**Fragmento del texto**

--------------------------------------------------

Ahora (Madrid), 11 de agosto de 1933
Jamás podré olvidarlo. Era a la caída de una de estas tardes de sazón castellana. Un gañán, mano a la mancera del arado, iba por entre los surcos, detrás de la pareja de bueyes, hacia la linde en que el cielo y la tierra se juntan. Una ráfaga de luz solar poniente, no de incendio terrestre, iluminaba a los tres. El gañán, al hacer ensanchar el surco binándolo, cantaba. Cantaba una “arada”, con voz libre, voz de campo, sin más resonador ni altavoz que el cielo. Una “arada” charruna, de aire lento y arrastrado, que surcaba hacia la puesta del sol. Araba cantando el gañán, cantaba arando, y canto y labranza se confundían en la obra. Era el gañán un obrero, no un simple y mero trabajador. Porque trabajo condice a la causa, a la causalidad y es noción de servidumbre mientras que obra condice al fin, a la finalidad, y es noción de libertad. (Aunque de esto, que aquí queda acotado, más otra vez.) Y era la obra del gañán aquel, a su modo, una obra maestra. Preparaba al trigo su sepultura, su enterramiento, para resurrección.
Ahora, recordando a favor de cierta lectura aquéllo, escudriño una vez más en esa ya famosa doctrina de la llamada interpretación materialista ―mejor determinista, causalista, no finalista, no espiritualista― de la historia y en si se vive para sacar jornal o se saca jornal para vivir. Para vivir y cantar y hacer obra; para crear. Y en el campo para hacernos tierra, tierra de resurrección comunal. ¿Oirían la arada los finados y enterrados abuelos del gañán cantor, sus muertos seculares, la arada que era un requiebro a la madre tierra? Y aquel obrero, aquel labriego se re-creaba en su obra, en su labranza. No le empujaba a él, que empujaba aguijándoles, a sus bueyes, resorte económico, sino artístico, poético, religioso. Era un artesano de la tierra, un artista, no un siervo de la gleba. Y pensando en ello, soñándolo, pienso y sueño en el artesano, en su arte y su artesanía, y en el obrero que ante todo se paga de su obra. Y por eso canta porque con el canto se cobra y se re-cobra del trabajo. Y si se me dijera que también se entonan ―sólo que estos en coro y a grito pelado— himnos internacionales a la luz de incendios a mano airada, diré que en esos himnos la letra mata al espíritu. Y allí no suele haber bueyes sino máquinas.

--------------------------------------------------

**Datos proporcionados**
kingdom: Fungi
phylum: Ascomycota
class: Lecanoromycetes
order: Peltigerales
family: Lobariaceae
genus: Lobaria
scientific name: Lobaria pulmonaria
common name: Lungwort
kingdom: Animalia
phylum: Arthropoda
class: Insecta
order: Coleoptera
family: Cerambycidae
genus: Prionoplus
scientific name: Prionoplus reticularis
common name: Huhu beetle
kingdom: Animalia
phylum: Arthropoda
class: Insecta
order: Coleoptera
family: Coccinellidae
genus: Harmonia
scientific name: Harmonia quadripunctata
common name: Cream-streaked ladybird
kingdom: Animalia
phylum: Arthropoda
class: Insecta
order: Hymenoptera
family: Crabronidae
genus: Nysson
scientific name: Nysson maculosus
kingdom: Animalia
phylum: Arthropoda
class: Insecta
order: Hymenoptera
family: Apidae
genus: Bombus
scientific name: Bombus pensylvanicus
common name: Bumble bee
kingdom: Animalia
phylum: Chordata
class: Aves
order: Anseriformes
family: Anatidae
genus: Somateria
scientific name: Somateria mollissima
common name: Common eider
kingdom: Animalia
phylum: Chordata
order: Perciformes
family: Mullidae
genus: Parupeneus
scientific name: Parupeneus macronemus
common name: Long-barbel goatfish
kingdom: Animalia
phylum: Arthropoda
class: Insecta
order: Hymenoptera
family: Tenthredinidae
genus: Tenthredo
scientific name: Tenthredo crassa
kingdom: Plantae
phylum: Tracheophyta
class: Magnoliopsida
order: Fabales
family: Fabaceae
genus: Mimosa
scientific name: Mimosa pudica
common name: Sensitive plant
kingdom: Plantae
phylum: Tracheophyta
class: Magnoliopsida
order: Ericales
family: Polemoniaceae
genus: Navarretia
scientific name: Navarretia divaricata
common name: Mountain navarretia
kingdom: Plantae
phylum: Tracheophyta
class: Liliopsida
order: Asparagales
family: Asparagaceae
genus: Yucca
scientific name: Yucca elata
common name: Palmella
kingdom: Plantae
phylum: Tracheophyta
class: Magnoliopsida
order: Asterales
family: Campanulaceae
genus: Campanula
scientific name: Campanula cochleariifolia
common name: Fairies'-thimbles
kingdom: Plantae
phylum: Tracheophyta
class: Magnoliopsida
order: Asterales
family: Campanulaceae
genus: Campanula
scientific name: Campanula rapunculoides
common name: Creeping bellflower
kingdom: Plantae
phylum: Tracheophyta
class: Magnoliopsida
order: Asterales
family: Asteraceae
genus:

--------------------------------------------------

Reproduce íntegro, por favor, el texto sobre el gañán que cantaba mientras araba. Los registros no guardan relación con el texto.

Ahora (Madrid), 11 de agosto de 1933
Jamás podré olvidarlo. Era a la caída de una de estas tardes de sazón castellana. Un gañán, mano a la mancera del arado, iba por entre los surcos, detrás de la pareja de bueyes, hacia la linde en que el cielo y la tierra se juntan. Una ráfaga de luz solar poniente, no de incendio terrestre, iluminaba a los tres. El gañán, al hacer ensanchar el surco binándolo, cantaba. Cantaba una “arada”, con voz libre, voz de campo, sin más resonador ni altavoz que el cielo. Una “arada” charruna, de aire lento y arrastrado, que surcaba hacia la puesta del sol. Araba cantando el gañán, cantaba arando, y canto y labranza se confundían en la obra. Era el gañán un obrero, no un simple y mero trabajador. Porque trabajo condice a la causa, a la causalidad y es noción de servidumbre mientras que obra condice al fin, a la finalidad, y es noción de libertad. (Aunque de esto, que aquí queda acotado, más otra vez.) Y era la obra del gañán aquel, a su modo, una obra maestra. Preparaba al trigo su sepultura, su enterramiento, para resurrección.
Ahora, recordando a favor de cierta lectura aquéllo, escudriño una vez más en esa ya famosa doctrina de la llamada interpretación materialista ―mejor determinista, causalista, no finalista, no espiritualista― de la historia y en si se vive para sacar jornal o se saca jornal para vivir. Para vivir y cantar y hacer obra; para crear. Y en el campo para hacernos tierra, tierra de resurrección comunal. ¿Oirían la arada los finados y enterrados abuelos del gañán cantor, sus muertos seculares, la arada que era un requiebro a la madre tierra? Y aquel obrero, aquel labriego se re-creaba en su obra, en su labranza. No le empujaba a él, que empujaba aguijándoles, a sus bueyes, resorte económico, sino artístico, poético, religioso. Era un artesano de la tierra, un artista, no un siervo de la gleba. Y pensando en ello, soñándolo, pienso y sueño en el artesano, en su arte y su artesanía, y en el obrero que ante todo se paga de su obra. Y por eso canta porque con el canto se cobra y se re-cobra del trabajo. Y si se me dijera que también se entonan ―sólo que estos en coro y a grito pelado— himnos internacionales a la luz de incendios a mano airada, diré que en esos himnos la letra mata al espíritu. Y allí no suele haber bueyes sino máquinas.